======== TEXT ZUR ANALYSE

Die meisten Menschen haben vermutlich Probleme, die Gemälde aus Picassos Spätzeit zu schätzen. Es ist ja nicht nur so, daß diese Bilder einfach schnell gemalt sind, wie Werner Spies meint; das ist beileibe nicht der Kern. Man kann mit dem Bleistift oder der Radiernadel in weniger als einer Sekunde ein Meisterwerk hinlegen. Es gibt davon eine ganze Menge im Werk Picassos, und das zeichnerische Werk des Alters zeigt ja auch, daß er immer noch im Vollbesitz seiner Möglichkeiten war.

Ich schlage zum Beispiel willkürlich den » Vernissage-Katalog 01/07 auf, der die Ausstellung in Düsseldorf (Malen gegen die Zeit) begleitet hat, und sehe auf den Seiten 40/41 eine Radierung in leichter Vergrößerung, nämlich Blatt 317 aus der Suite 347 vom 8. September 1968 (II), betitelt “Raffael und die Fornarina XXII”.

================
======== DATENTEIL

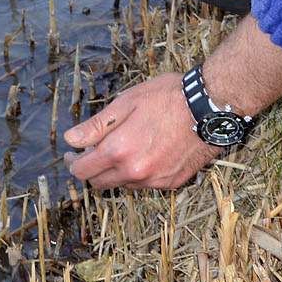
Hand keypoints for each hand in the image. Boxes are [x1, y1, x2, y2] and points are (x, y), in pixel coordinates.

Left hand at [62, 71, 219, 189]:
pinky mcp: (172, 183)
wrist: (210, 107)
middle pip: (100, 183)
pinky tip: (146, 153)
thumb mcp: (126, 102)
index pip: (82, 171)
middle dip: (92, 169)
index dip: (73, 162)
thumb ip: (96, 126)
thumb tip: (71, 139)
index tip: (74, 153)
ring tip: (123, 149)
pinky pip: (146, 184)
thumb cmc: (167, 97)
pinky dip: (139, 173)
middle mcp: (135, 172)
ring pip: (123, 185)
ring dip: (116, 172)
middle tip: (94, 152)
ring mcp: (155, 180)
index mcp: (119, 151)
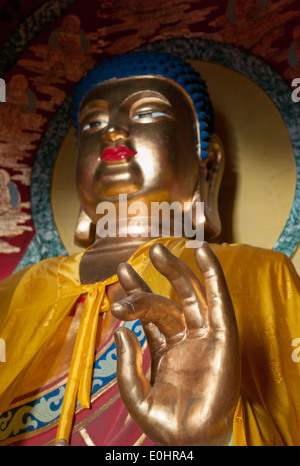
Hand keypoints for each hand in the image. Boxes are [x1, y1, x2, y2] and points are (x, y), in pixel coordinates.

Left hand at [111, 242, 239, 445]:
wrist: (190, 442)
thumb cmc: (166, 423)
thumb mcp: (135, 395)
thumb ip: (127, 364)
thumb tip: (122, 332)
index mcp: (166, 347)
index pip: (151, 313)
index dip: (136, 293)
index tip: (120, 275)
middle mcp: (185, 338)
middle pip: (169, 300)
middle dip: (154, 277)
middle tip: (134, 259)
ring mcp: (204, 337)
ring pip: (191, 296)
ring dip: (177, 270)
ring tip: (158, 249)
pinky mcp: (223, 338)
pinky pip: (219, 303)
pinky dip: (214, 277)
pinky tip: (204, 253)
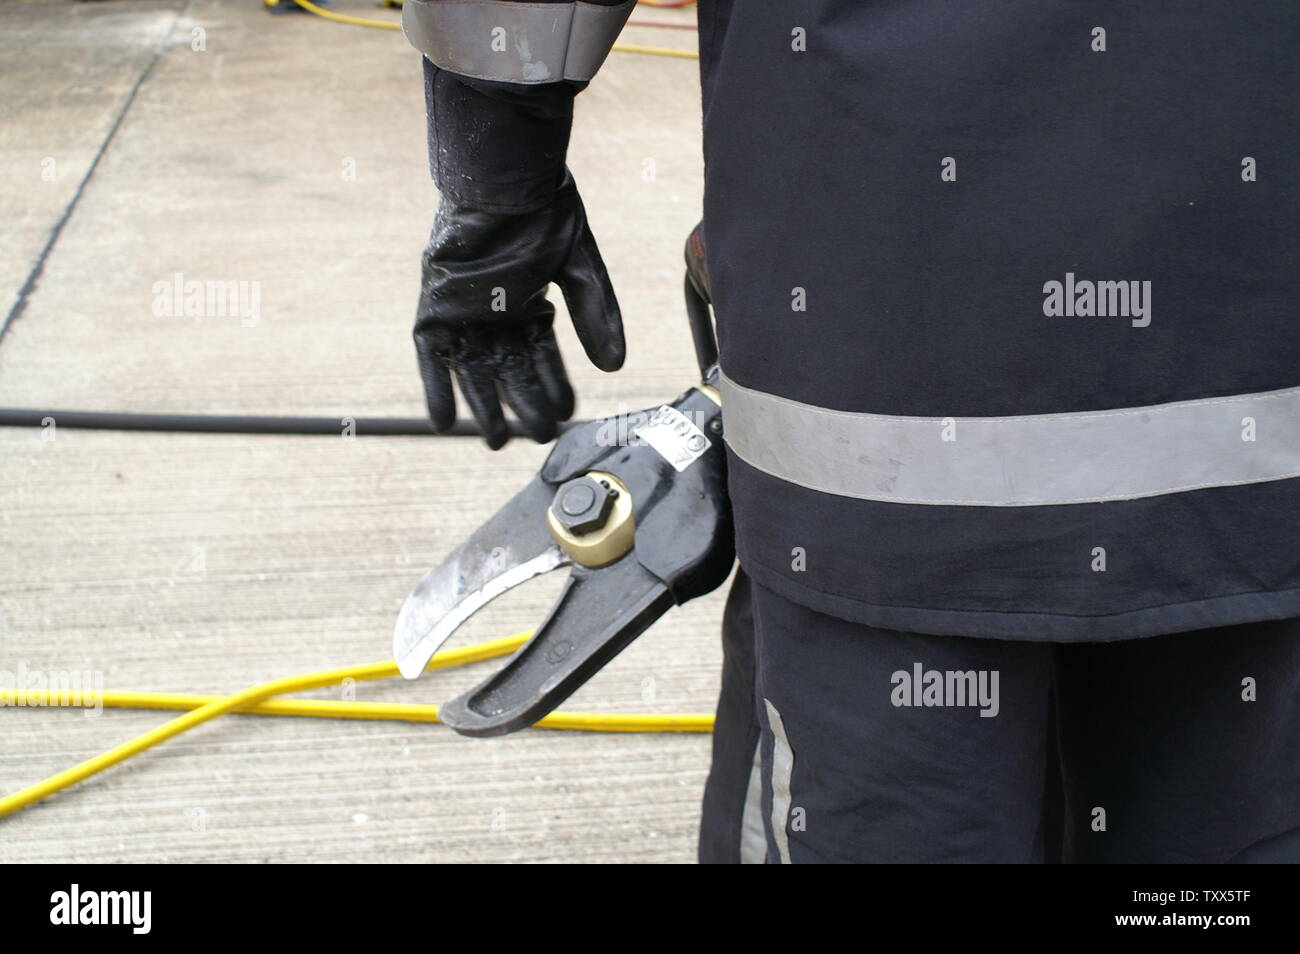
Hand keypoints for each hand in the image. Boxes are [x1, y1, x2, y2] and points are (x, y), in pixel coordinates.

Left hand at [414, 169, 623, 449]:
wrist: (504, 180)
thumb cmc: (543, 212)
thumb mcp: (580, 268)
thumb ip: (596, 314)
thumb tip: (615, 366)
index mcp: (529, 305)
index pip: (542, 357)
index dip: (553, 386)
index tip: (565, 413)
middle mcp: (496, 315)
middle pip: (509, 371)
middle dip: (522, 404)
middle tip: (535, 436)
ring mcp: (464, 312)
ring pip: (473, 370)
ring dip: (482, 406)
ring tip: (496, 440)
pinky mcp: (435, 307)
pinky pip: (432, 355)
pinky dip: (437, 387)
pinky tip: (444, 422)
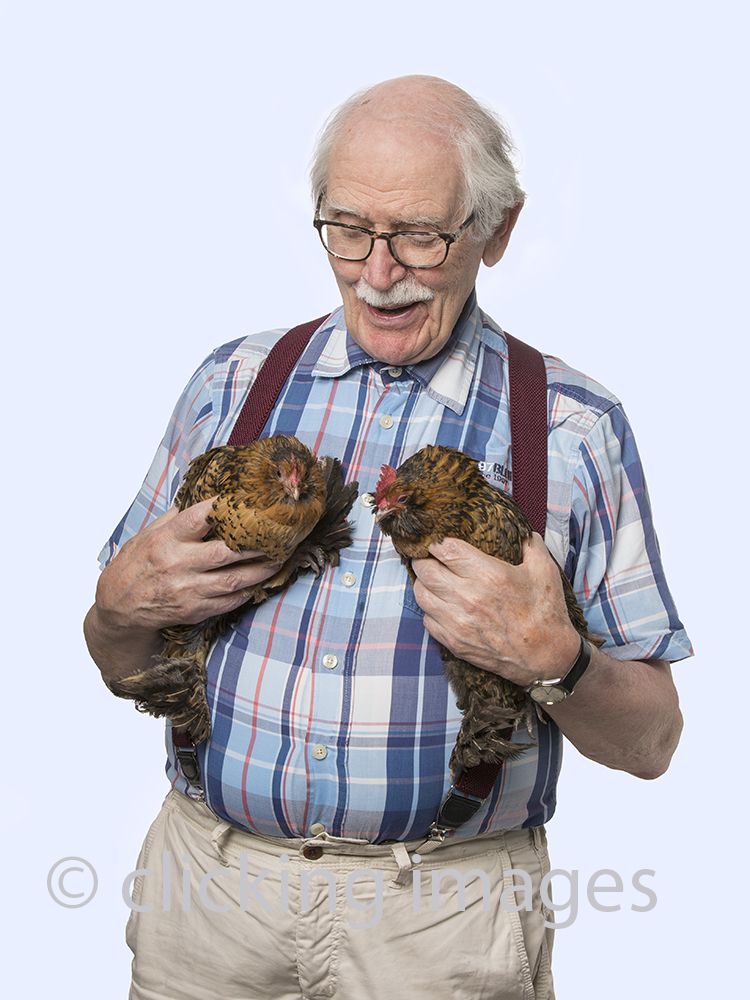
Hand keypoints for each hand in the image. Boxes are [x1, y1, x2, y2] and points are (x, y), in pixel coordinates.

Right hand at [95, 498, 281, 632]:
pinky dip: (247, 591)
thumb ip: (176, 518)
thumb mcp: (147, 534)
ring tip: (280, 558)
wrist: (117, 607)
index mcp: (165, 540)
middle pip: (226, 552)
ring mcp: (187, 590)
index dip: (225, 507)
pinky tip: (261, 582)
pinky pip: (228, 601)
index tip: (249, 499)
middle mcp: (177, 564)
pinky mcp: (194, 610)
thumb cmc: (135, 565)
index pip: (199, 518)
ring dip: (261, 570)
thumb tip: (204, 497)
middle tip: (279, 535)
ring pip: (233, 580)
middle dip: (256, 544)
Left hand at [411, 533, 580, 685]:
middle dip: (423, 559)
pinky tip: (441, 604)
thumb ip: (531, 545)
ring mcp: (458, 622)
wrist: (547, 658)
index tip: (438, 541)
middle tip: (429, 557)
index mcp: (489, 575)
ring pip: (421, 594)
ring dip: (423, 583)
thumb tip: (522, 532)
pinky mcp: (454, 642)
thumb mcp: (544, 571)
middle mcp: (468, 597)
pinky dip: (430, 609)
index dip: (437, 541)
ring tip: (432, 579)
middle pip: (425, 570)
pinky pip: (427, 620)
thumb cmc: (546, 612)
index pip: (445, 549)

================

#### FRAGEN
**A.** Nenne alle Angaben, mit denen der Text über Picassos Spätwerk die Radierung auf den Seiten 40/41 genau bestimmt.
**B.** Warum ist dem Text über Picassos Spätwerk zufolge das schnelle Malen nicht der Kern der Schwierigkeit mit diesen Gemälden? Antworte in ein bis drei Sätzen.
**C.** Schreibe den Text über Picassos Spätwerk im Anschluss an seinen letzten Satz weiter.

#### ANTWORTEN PRO AUFGABE
**A.**
- Blatt 317
- aus der Suite 347
- vom 8. September 1968 (II)
- Titel „Raffael und die Fornarina XXII“

**B.** Man kann mit dem Bleistift oder der Radiernadel in weniger als einer Sekunde ein Meisterwerk hinlegen. Davon gibt es im Werk Picassos eine ganze Menge.

**C.**
Wegen der scharfen Verfolgung der Bildrechte durch die Erben und deren Beauftragte verzichte ich hier auf eine Abbildung; wer mit den Stichworten “Picasso Fornarina xxii” eine Suchmaschine befragt, findet mehrere kleinformatige Abbildungen, die freilich nicht alle Feinheiten wiedergeben; z.B. » PICASSO ETCHINGS 1966-1971 / pix1814a_bsf.

Der Stil erinnert durchaus an die Suite Vollard aus den dreißiger Jahren. Insbesondere das Gesicht der Fornarina ist allerliebst und gemahnt von ferne an die bezaubernden Lithographien und Zeichnungen von Françoise Gilot. Zweifellos ist dieses Blatt virtuos und absolut sicher. Bei einer linearen Radierung kann man nicht 25 mal ansetzen, und auch die Zeichnungen zeigen, daß er nicht gezögert und sich nicht korrigiert hat.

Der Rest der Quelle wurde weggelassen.